Tradução para BabelFAmily por: Maria Celia Ramos Bellenzani
Editado por Nadia Baiardi
15 de fevereiro de 2011
Uma jovem mulher que sofre de uma doença degenerativa e que, ao encontrar o mundo do cosplay, aprende a lutar contra as adversidades e a amar a vida com seus prós e contras, conseguindo tornar-se alguém que ela nunca teria imaginado ser.
A autora
Alessia Mainardi, uma conhecida cosplayer, organizadora de eventos de cosplay e escritora da obra de ficção “Avelion”, decidiu escrever um livro revendo sua vida de cosplayer para recordar a estrada trilhada neste mundo colorido desde 2003, tanto para os que estiveram com ela durante estes anos como para os que a encontraram uma única vez. Mas, acima de tudo, ela escreve para mostrar aos leitores como qualquer um pode superar seus próprios limites e realizar seus sonhos. Conforme explicado pela a autora no livro Alessia in Cosplayland, “a vontade é o que nos permite realizar o impossível.”
A história: de Alessia a Ryuki
Alessia mora em Parma com seus avós e desde criança sonha ser arqueóloga. Como qualquer adolescente, ela vai à escola, pratica esportes e, em sue tempo livre, lê e vai ao cinema.
Mas justo quando está sonhando com o seu próprio futuro e aspirações, ela é diagnosticada com Ataxia de Friedreich, uma doença degenerativa progressiva do sistema nervoso. Ela tem 18 anos e sua primeira reação à notícia é entrar em depressão e recolher-se em seu âmago, constrangida diante dos olhares e do julgamento alheios.
Até que um dia, algo acontece: Alessia, que sempre adorou estórias em quadrinhos e desenhos animados, entra em contato com o mundo das feiras e do cosplay. Ela compra então uma máquina de costura e, com sua avó Betty, começa a criar roupas tão esplêndidas que, quando usadas como fantasia, atraem os olhares daqueles que antes, por medo, a evitavam. Como Alice no País das Maravilhas, Alessia entra no mundo do cosplay e se torna Ryuki, uma cosplayer conhecida e admirada. Em poucos anos ela se transforma em Lady Oscar, Rainha Elizabeth, Noiva-Cadáver, Jack Sparrow e muitos outros personagens, por ela interpretados com perfeição, um após o outro.
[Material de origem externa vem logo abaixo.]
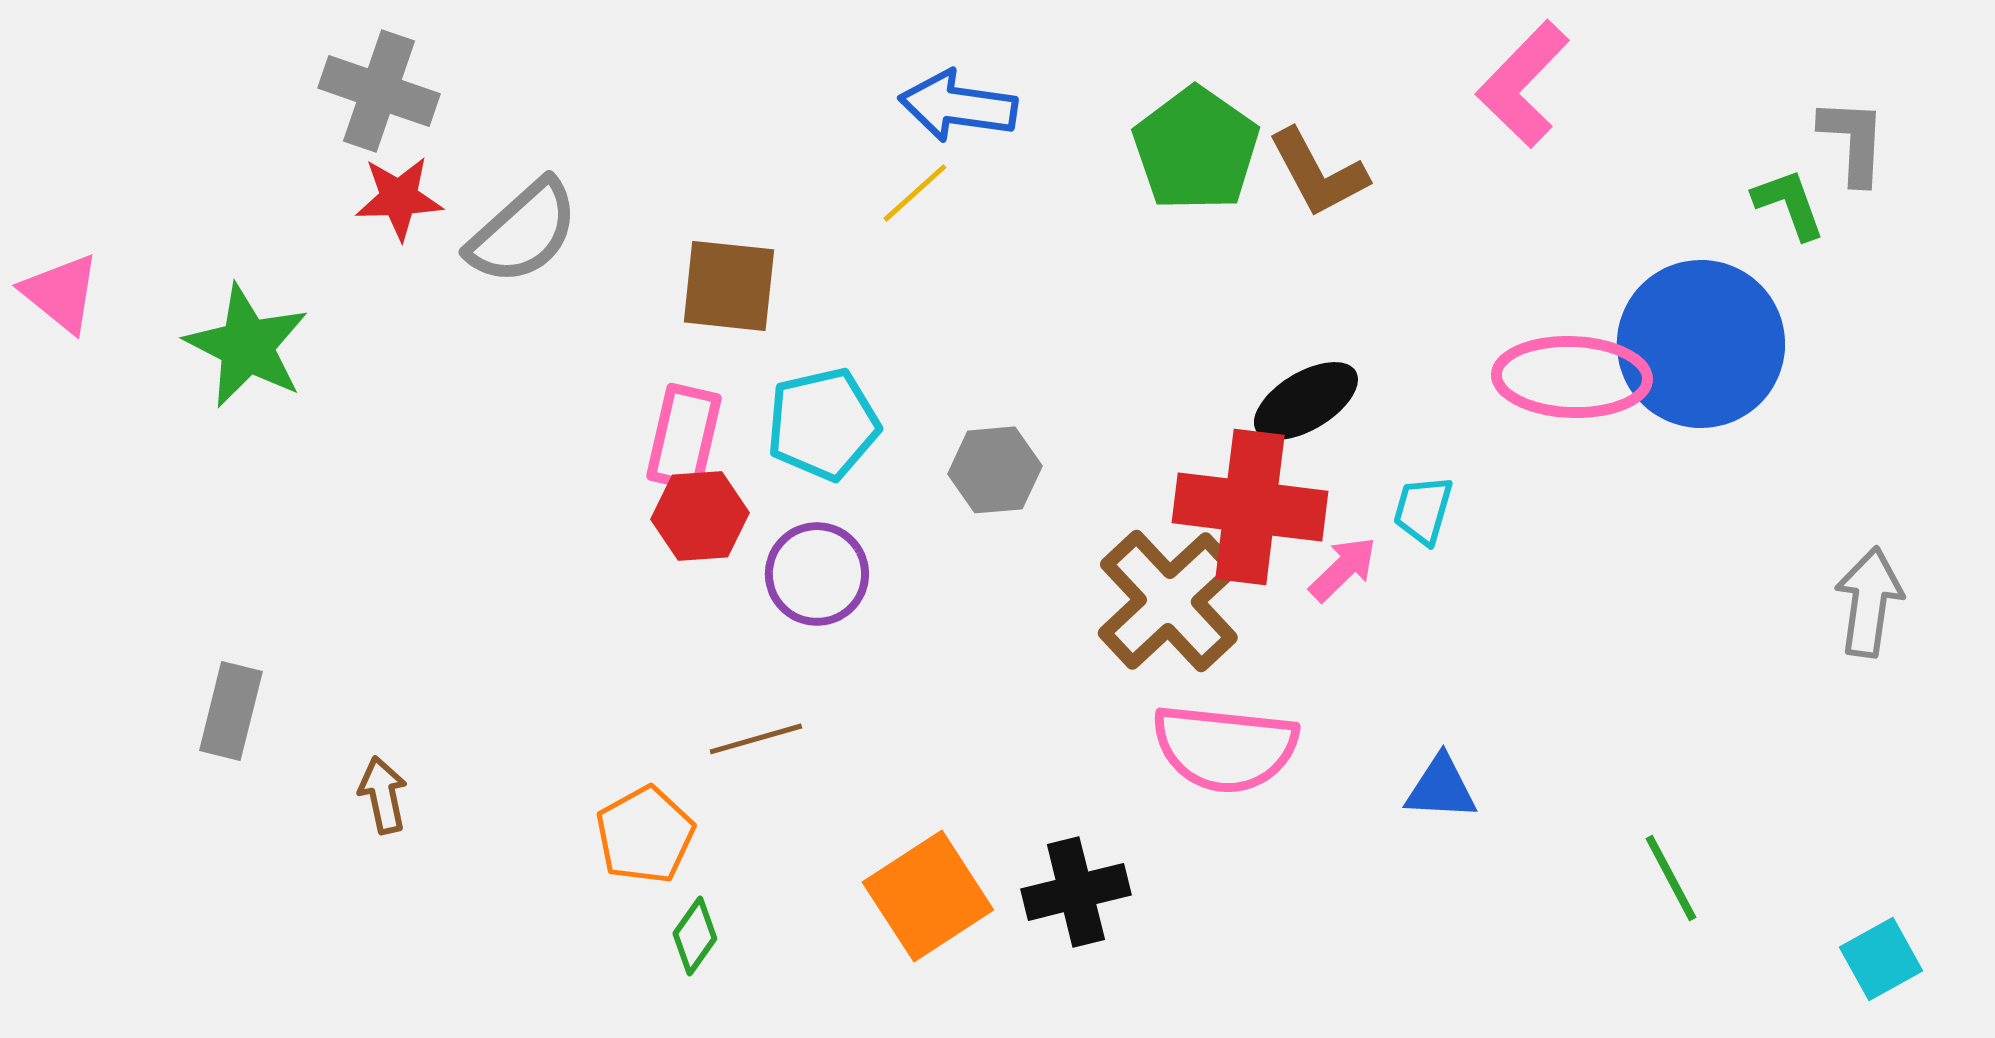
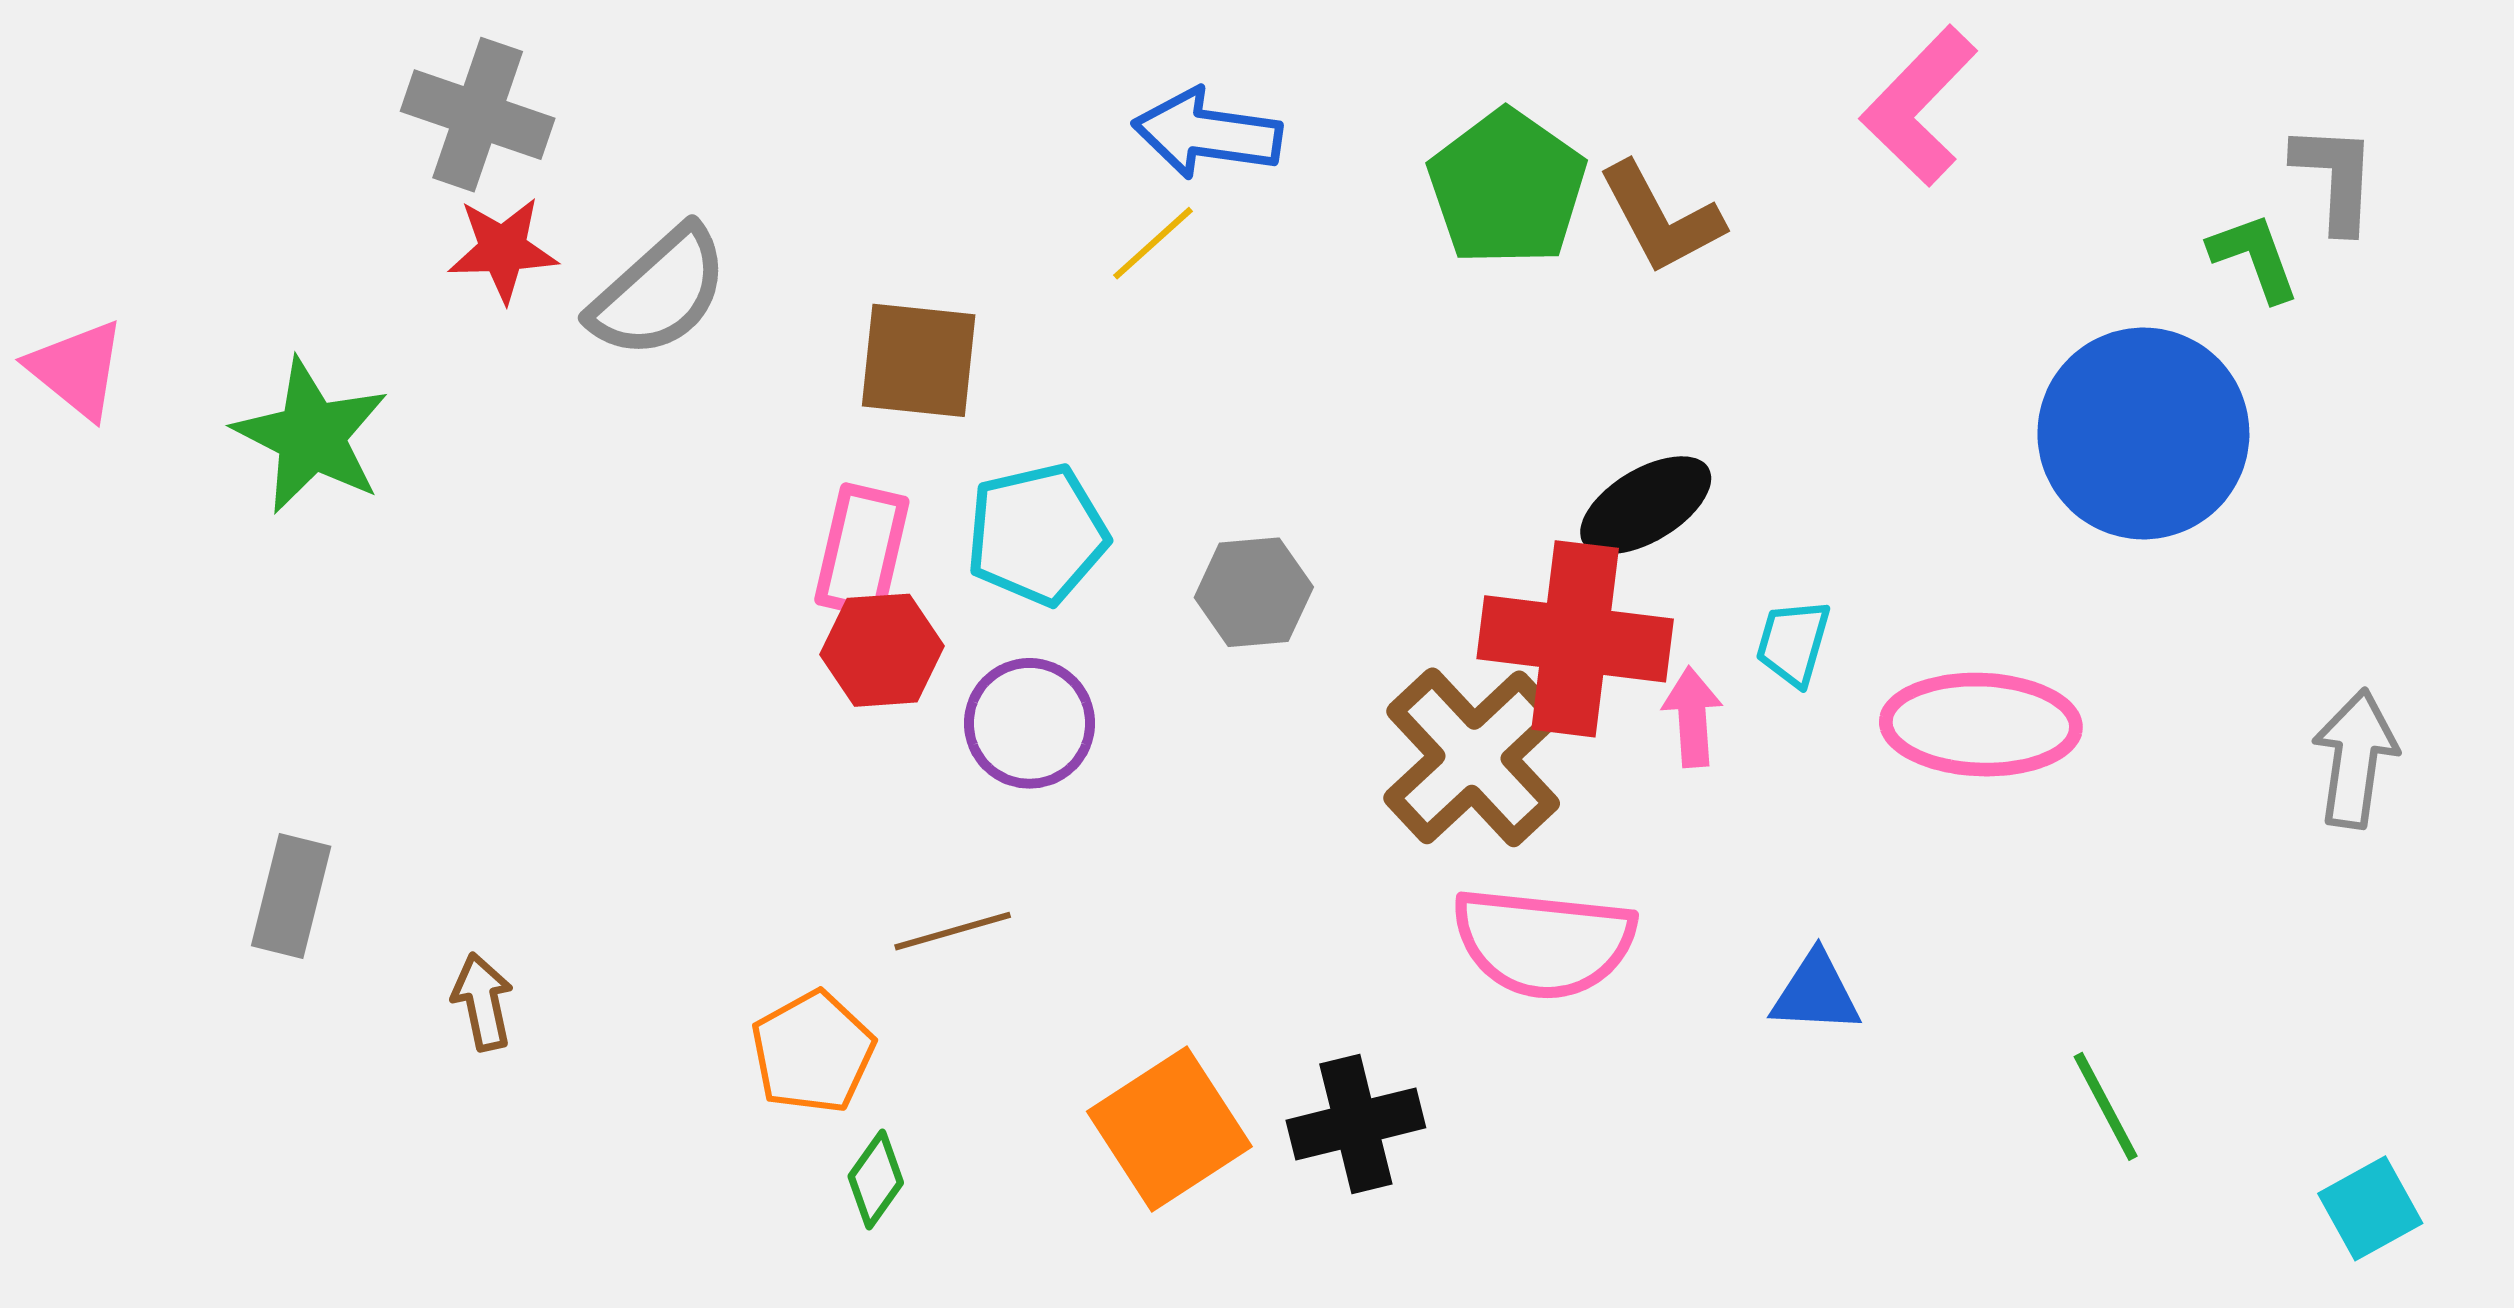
pink ellipse: (1572, 377) -> (1981, 725), moved
pink arrow: (1343, 569) -> (1692, 717), turned -50

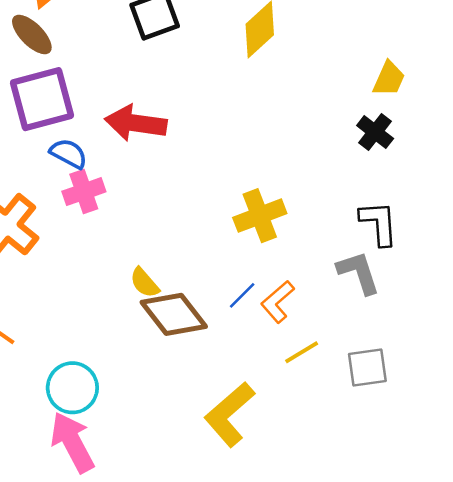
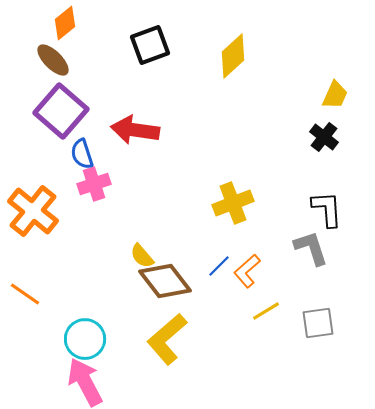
purple square: (42, 99) -> (61, 111), turned -34
blue semicircle: (69, 154) -> (82, 154), turned -136
yellow L-shape: (229, 414) -> (167, 339), moved

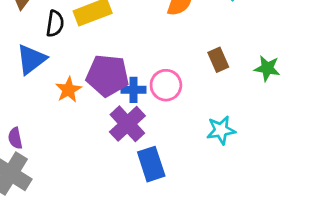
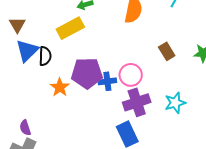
black semicircle: (55, 24) -> (45, 56), moved
blue triangle: (31, 59) -> (27, 51), moved
purple cross: (127, 124) -> (137, 102), moved, turned 32

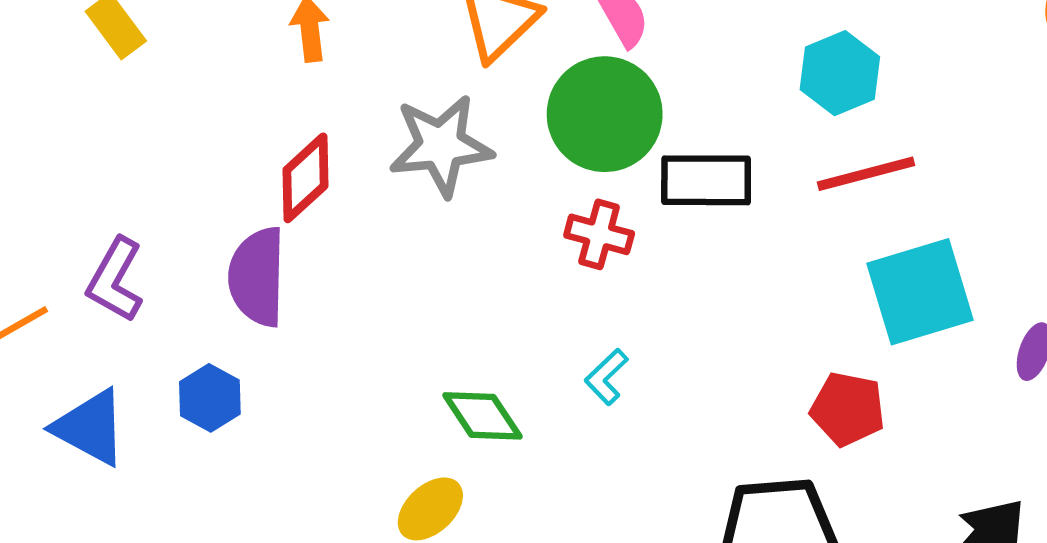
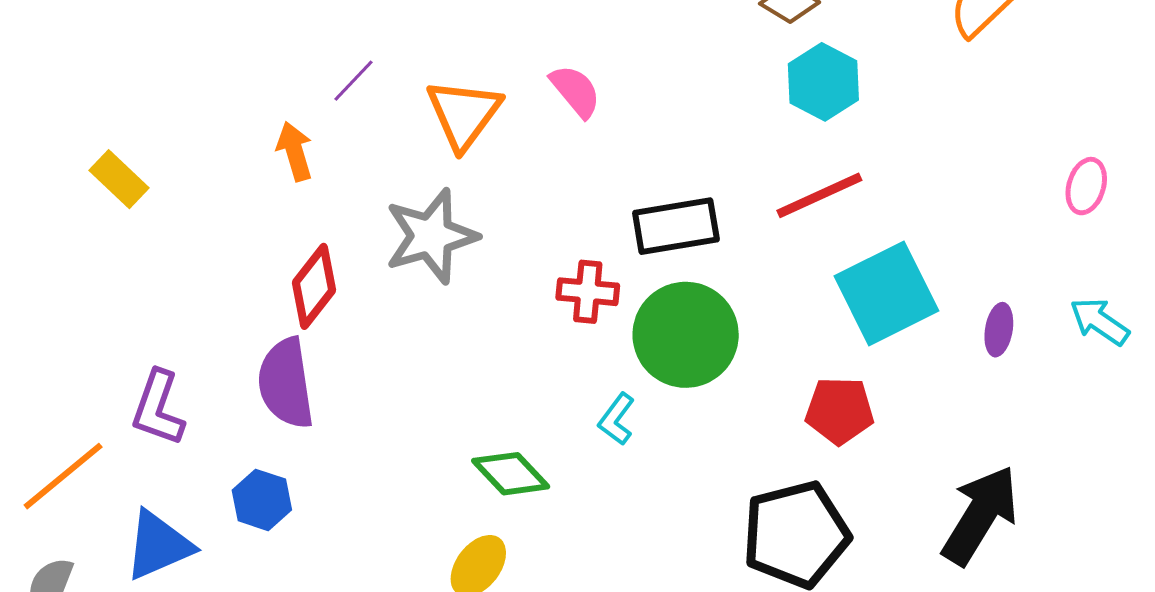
cyan hexagon: (840, 73) -> (823, 82), moved
green circle: (605, 114) -> (686, 335), moved
blue triangle: (90, 427) -> (158, 545), turned -42

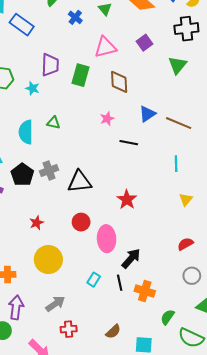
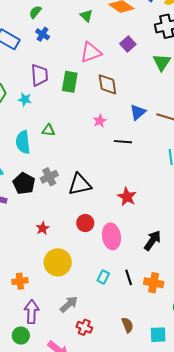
blue cross: (75, 17) -> (43, 34), moved
black arrow: (131, 258) -> (152, 241), moved
red cross: (69, 329) -> (84, 327), turned 35
brown semicircle: (113, 332) -> (127, 325), turned -63

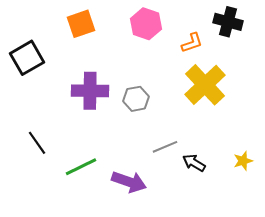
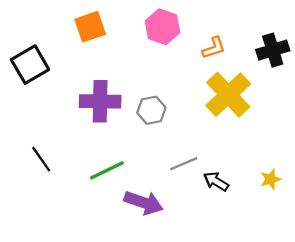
black cross: (228, 22) -> (273, 50), moved, turned -32
green line: (81, 167) -> (107, 170), moved

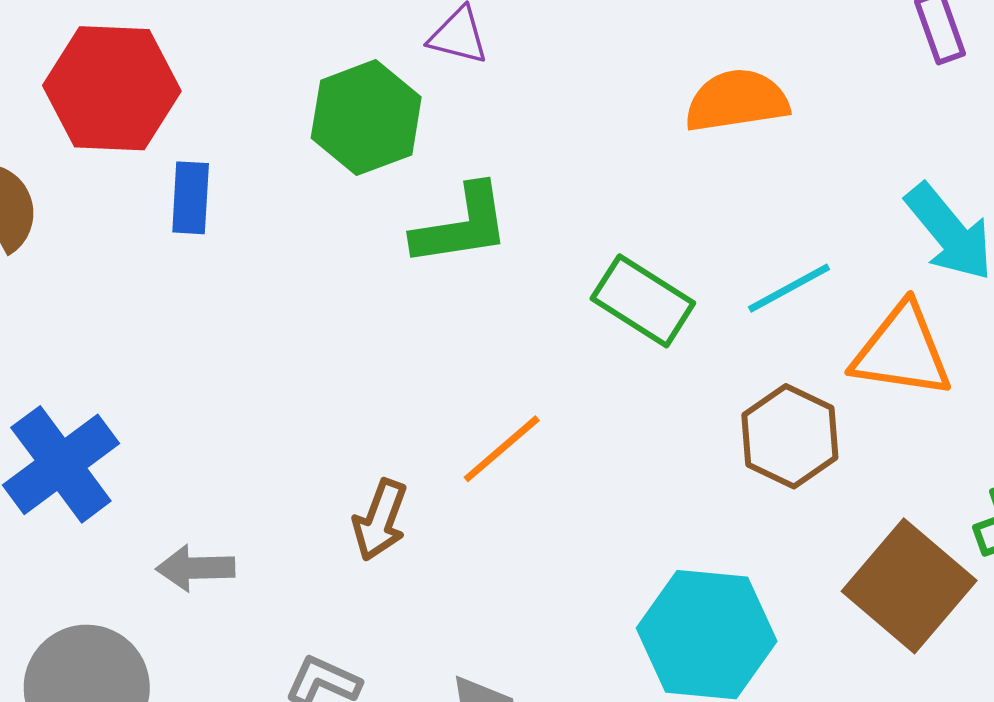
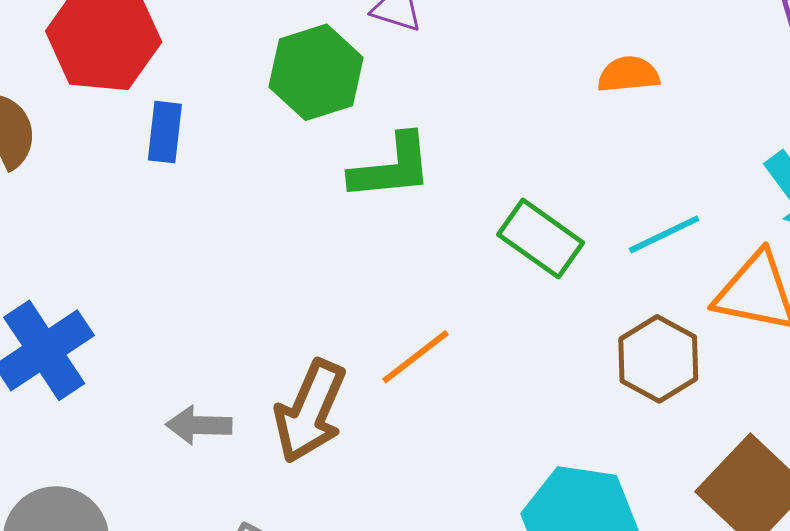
orange semicircle: (737, 101) -> (628, 74), size x0.7
brown arrow: (380, 520) -> (310, 411), size x1.5
gray arrow: (195, 568) -> (199, 425), moved

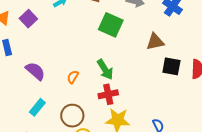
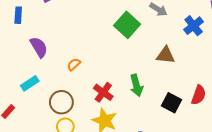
black square: (171, 66) -> (172, 103), moved
green arrow: (105, 69) -> (136, 85), moved
red cross: (108, 94) -> (103, 92), turned 30

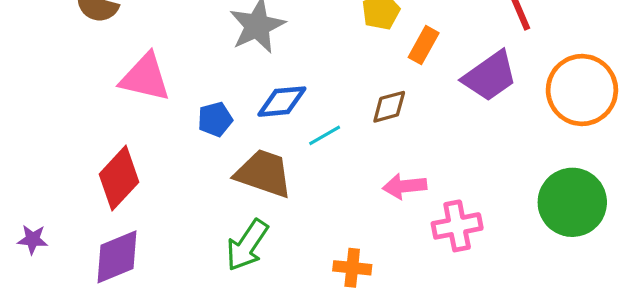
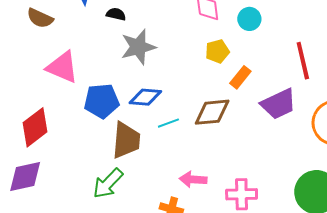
brown diamond: (389, 107) -> (212, 112), size x1.5
blue pentagon: (215, 119) -> (102, 101), size x1.6
brown trapezoid: (264, 173) -> (126, 140), turned 66
pink arrow: (405, 186) -> (193, 179), moved

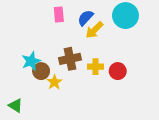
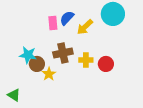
pink rectangle: (59, 14) -> (53, 23), moved
blue semicircle: (86, 18) -> (67, 18), moved
cyan star: (31, 61) -> (28, 55), turned 30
Depois de oito anos no mundo do cosplay, Alessia/Ryuki, agora com 26 anos, decide contar sua história em homenagem ao mundo que, de certa forma, a ajudou a renascer e a se encontrar, usando suas próprias experiências como um exemplo de redenção e integração para todos aqueles que se sentem ou se sentiram “diferentes”.
A apresentação
Uma apresentação prévia do livro Alessia in Cosplayland, ilustrado por IIaria Trombi, será feita pela autora durante o Cartoomics 2011, que ocorrerá em Milão de 12 a 13 de março – um dos principais eventos na vida pessoal e na vida de cosplayer de Alessia Mainardi. As receitas obtidas com a venda do livro serão destinadas ao financiamento de pesquisas de doenças genéticas, principalmente a Ataxia de Friedreich.
Link do facebook para o grupo de apoio e esta iniciativa filantrópica
O cosplay é um fenômeno que consiste na interpretação de personagens de um filme, livro de estórias em quadrinho ou desenho animado, da indumentária à atitude. A palavra “cosplay”, que deriva da contração das palavras inglesas “costume” e “play”, indica os dois componentes do traje que os cosplayers combinam pessoalmente, com especial atenção aos detalhes das roupas, incluindo armas e acessórios e, em segundo lugar, à interpretação, que consiste na identificação com o personagem escolhido de todas as formas possíveis, ao ponto de imitar movimentos, gestos e personalidade.
A Ataxia de Friedreich (AF) é uma doença degenerativa progressiva do sistema nervoso, causada pela degeneração da medula e da função do cerebelo (o centro de controle do movimentos); isto leva à ataxia, ou perda da coordenação dos movimentos. O nome da doença vem do médico alemão Nicholas Friedreich, que a descreveu pela primeira vez em 1860.